▶ _Data for review_
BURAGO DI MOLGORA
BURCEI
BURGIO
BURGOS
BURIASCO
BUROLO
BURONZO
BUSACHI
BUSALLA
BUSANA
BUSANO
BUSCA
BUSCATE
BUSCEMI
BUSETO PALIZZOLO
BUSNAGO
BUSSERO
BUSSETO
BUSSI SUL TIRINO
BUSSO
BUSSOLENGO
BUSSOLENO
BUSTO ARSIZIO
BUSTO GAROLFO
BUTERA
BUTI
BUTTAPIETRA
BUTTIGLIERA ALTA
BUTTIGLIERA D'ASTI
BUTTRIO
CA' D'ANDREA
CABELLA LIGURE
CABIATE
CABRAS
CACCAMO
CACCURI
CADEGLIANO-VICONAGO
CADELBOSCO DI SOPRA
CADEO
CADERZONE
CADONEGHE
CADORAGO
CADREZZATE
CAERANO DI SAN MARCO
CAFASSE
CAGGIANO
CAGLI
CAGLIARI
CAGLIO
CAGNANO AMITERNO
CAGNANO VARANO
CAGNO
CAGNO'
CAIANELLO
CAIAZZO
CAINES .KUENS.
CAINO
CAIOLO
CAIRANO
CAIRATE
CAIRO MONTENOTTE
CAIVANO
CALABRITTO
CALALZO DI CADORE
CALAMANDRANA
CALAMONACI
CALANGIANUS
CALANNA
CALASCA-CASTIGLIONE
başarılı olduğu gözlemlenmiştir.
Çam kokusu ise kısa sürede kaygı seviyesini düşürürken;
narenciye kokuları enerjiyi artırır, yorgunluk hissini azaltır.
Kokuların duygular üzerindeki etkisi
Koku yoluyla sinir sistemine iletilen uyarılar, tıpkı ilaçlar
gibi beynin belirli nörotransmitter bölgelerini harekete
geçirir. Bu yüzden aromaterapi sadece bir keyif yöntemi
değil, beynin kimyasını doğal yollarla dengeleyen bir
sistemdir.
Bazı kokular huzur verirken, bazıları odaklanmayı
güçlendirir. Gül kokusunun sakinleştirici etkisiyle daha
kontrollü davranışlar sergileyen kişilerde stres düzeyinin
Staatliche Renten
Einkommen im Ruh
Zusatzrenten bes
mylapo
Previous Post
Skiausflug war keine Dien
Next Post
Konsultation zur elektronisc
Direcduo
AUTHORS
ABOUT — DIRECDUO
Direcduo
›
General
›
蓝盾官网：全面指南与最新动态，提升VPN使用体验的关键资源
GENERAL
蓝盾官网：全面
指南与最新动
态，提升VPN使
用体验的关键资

▶ _Your assignment_
In the listing above, each line with the word "蓝盾官网" is to be copied out.

▶ _Exercise output_
蓝盾官网：全面指南与最新动态，提升VPN使用体验的关键资源
蓝盾官网：全面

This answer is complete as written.